Марфа в своем письме не просила у Мелюхина ответа, однако предложение его и весь его вдохновленный вид говорили ей, что он даст ей ответ, который Марфа все-таки ждала.
Остановившись посреди сквера, Мелюхин, светловолосый, голубоглазый, белолицый, обернулся к Марфе и посмотрел на нее взглядом восхищенным и впечатленным. А Марфа, поймав на себе этот его взгляд, сразу же прочитала ответ, которым были полны губы, глаза, вся поза Мелюхина. Да, он действительно был тронут письмом, он принял этот ее порыв и понял его, и он готов, да, он готов найти в себе ответ ему. Но он просил времени – какого, Марфа до конца не понимала тогда. Он просил подождать – чего? Но Марфа робко и послушно внимала его словам и была согласна ждать сколько угодно. И с того дня для Марфы началась самая прекрасная пора в жизни – пора первой, самоотверженной, глухой влюбленности и слов, которые никогда больше не повторятся…

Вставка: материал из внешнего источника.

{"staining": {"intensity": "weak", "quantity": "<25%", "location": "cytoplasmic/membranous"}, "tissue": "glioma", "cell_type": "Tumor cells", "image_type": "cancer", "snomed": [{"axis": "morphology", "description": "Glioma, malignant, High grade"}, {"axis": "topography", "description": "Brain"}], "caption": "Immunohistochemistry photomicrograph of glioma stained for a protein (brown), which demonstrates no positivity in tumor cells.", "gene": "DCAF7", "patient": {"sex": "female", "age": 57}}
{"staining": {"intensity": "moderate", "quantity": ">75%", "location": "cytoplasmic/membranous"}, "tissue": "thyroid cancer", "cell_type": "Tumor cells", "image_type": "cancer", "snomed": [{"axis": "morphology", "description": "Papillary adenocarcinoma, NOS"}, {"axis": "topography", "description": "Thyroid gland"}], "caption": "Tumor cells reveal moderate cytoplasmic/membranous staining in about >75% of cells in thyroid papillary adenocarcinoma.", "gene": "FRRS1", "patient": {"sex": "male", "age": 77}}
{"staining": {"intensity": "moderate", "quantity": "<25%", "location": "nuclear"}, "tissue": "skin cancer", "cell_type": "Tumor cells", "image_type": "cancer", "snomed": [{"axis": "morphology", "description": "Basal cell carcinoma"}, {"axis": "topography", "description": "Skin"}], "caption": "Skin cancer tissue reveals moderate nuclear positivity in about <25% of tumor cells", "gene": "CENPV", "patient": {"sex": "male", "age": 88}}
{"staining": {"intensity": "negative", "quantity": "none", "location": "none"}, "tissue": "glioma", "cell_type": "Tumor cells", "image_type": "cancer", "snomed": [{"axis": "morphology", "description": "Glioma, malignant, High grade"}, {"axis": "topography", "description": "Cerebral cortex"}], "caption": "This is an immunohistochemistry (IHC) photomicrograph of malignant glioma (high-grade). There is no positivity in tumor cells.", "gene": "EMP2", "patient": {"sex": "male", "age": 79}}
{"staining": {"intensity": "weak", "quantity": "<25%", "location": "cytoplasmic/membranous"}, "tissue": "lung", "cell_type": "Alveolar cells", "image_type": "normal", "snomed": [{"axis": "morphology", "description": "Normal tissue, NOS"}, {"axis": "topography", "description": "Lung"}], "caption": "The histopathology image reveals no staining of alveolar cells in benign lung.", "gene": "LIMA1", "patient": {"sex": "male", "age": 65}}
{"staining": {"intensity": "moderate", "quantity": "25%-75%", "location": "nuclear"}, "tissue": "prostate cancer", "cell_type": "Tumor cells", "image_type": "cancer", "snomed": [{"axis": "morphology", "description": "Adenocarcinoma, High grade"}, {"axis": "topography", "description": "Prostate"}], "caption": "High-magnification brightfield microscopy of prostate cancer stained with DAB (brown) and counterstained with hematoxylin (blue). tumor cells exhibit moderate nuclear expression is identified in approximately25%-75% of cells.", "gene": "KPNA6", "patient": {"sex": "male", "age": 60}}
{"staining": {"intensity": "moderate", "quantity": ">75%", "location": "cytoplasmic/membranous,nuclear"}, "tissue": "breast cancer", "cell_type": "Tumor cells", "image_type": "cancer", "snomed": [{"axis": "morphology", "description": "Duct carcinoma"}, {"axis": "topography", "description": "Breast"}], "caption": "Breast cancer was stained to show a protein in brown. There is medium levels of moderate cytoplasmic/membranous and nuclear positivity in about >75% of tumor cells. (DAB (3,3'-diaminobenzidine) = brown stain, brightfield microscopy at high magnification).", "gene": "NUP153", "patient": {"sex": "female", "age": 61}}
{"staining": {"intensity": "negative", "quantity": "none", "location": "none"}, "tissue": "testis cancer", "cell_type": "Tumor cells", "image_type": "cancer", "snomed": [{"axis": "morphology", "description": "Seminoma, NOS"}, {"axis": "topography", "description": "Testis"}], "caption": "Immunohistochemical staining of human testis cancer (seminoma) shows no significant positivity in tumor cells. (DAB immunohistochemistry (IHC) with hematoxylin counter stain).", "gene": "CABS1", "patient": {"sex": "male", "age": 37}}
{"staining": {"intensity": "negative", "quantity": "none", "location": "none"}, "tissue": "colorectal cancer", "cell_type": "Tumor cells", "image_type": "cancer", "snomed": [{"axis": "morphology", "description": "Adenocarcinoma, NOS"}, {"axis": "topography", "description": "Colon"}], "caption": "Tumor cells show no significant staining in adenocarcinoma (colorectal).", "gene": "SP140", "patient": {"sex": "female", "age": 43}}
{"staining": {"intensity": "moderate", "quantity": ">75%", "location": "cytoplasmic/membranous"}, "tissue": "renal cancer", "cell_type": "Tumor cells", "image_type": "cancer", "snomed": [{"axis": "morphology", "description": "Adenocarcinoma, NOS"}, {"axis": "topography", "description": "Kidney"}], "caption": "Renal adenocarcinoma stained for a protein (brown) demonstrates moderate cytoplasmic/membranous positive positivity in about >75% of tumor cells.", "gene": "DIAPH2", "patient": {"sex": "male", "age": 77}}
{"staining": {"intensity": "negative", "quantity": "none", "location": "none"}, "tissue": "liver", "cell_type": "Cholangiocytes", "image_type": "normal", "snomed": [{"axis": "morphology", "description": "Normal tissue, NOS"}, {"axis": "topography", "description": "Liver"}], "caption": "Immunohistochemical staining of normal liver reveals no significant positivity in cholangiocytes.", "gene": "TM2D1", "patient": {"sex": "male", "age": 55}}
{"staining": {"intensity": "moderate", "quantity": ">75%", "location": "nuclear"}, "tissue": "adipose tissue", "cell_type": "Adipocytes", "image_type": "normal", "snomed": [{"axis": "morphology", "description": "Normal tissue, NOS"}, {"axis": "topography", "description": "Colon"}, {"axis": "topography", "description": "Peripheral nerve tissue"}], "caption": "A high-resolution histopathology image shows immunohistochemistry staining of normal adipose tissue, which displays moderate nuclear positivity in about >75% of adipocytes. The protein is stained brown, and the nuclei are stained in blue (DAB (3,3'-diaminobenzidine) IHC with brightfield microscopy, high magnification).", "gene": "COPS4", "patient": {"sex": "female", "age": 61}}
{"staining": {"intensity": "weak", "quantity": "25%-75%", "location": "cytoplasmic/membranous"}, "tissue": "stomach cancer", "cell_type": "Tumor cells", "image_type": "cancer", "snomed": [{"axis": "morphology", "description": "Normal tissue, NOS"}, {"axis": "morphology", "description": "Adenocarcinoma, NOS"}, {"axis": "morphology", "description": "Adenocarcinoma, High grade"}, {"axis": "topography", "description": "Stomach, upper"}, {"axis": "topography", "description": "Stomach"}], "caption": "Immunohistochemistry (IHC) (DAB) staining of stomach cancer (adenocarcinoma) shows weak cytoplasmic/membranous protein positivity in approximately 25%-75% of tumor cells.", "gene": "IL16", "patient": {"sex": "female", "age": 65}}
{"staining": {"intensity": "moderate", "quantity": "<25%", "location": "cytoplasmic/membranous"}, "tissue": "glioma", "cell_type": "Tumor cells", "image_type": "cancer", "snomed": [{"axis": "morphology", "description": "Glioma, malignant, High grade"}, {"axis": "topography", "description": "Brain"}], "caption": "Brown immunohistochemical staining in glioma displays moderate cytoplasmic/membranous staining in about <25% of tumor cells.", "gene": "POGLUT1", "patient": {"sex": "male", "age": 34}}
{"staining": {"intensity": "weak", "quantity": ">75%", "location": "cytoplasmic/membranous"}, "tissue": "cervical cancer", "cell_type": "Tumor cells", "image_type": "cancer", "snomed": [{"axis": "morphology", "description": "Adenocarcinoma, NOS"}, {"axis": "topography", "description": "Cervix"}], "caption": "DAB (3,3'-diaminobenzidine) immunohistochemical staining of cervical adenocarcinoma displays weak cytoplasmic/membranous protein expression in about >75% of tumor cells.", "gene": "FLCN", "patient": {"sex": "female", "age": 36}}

Но ослепленное блеском весны и удовольствия, противостоянием предрассудкам родителей и собственным предубеждениям счастье Марфы длилось недолго, – наступил июнь, а вместе с ним пришли выпускные экзамены и защита диплома, после которых Мелюхин засобирался возвращаться домой. Марфа узнала об этом случайно, от одной своей университетской приятельницы, и так была поражена этим известием, что едва не лишилась чувств от потрясения. Она не преминула расспросить обо всем самого Мелюхина, и тот, как будто печально улыбаясь, подтвердил справедливость слухов. Он уезжает, и тут уже другого пути нет.
Именно тогда, одолеваемая смятением, надеждой и отчаянием, Марфа познакомилась с Катричем.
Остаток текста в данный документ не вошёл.